Similarly, some suggested lopping off the overseas studies program or the public service center or the Washington, D.C, campus.

Those programs, Kruger responded, make Stanford a special place.

"There's a lot more to undergraduate education than taking courses in calculus or the short story," he said. "Sure, you could run a university that just offered classes, but it wouldn't be Stanford -- it wouldn't be a first-rate university."

Rosse said that some might consider overseas studies a program that enhances the university's "quality of life" but is not part of its academic core.

However, he believes the program "is such an essential part of what Stanford is to undergraduate students and to attracting these people, that we'd literally be chopping our hand off to keep from eating so much."

Nonetheless, major program cuts are inevitable in some areas, and Rosse said he expected to see the 20 schools, academic support units and vice presidential areas cut, reduce or merge some departments and programs.

Those 20 entities have until mid-January to develop plans on how to implement their budget-cutting guidelines.

Kruger suggested that the university may end up with "a different departmental arrangement that will involve some consolidations." But "it won't be massive change," he predicted.

Staff layoffs

Whatever the result, Rosse said that he did "not anticipate an enormous number of staff layoffs."

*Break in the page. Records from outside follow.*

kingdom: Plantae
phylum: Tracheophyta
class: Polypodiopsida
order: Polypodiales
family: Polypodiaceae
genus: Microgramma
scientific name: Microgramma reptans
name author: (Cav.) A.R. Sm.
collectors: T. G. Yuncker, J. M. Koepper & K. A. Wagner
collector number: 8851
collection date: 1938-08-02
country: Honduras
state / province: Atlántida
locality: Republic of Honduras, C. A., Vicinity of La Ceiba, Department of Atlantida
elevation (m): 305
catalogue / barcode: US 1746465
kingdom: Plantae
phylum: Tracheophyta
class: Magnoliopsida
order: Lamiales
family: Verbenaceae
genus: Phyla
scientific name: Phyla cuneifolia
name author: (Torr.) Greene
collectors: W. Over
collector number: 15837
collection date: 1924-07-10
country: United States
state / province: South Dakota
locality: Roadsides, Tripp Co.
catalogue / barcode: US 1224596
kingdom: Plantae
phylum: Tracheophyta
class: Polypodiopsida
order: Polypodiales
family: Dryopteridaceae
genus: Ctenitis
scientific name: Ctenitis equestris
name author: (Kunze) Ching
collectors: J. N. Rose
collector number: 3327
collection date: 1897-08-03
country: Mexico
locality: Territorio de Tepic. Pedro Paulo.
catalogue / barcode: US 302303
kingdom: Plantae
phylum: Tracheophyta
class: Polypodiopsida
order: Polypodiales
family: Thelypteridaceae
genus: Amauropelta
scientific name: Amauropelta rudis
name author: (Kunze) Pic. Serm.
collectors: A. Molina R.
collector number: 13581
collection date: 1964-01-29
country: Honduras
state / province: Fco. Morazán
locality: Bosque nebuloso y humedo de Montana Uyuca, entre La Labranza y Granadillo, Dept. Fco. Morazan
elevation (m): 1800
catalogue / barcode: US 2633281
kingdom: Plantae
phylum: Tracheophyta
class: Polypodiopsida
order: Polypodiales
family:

In fact, Stanford experiences about 15 to 17 percent turnover annually, so "permitting a year and a half's attrition to take place does not yield a whole lot of layoffs," Rosse said.

More than 400 positions were eliminated during repositioning, and after taking into account early retirements and staff members who found other jobs in the university, a total of 144 were actually forced to go, he said.

"We're going to press hard" to give hiring preference to those whose jobs are disappearing, Rosse said.

He said that it is not widely known that over a "reasonably comparable period" the university actually had more layoffs than it did during repositioning, the result of the natural ebb and flow of research and construction projects.

Rosse also said layoffs of tenured faculty were "not planned."

"There's no intention, I want to say emphatically, for us to violate tenure.

"Whatever actions we take will be program based and will be keyed around how best to put together the strongest institution," he said.

"We will be very, very, very careful and cautious about protecting our investment in faculty, both at the junior level, where we could wipe out 10 years [of building] in one fell swoop, and the senior level."

If academic programs are cut, it will be done over a period of time so that students are still able to complete their degrees.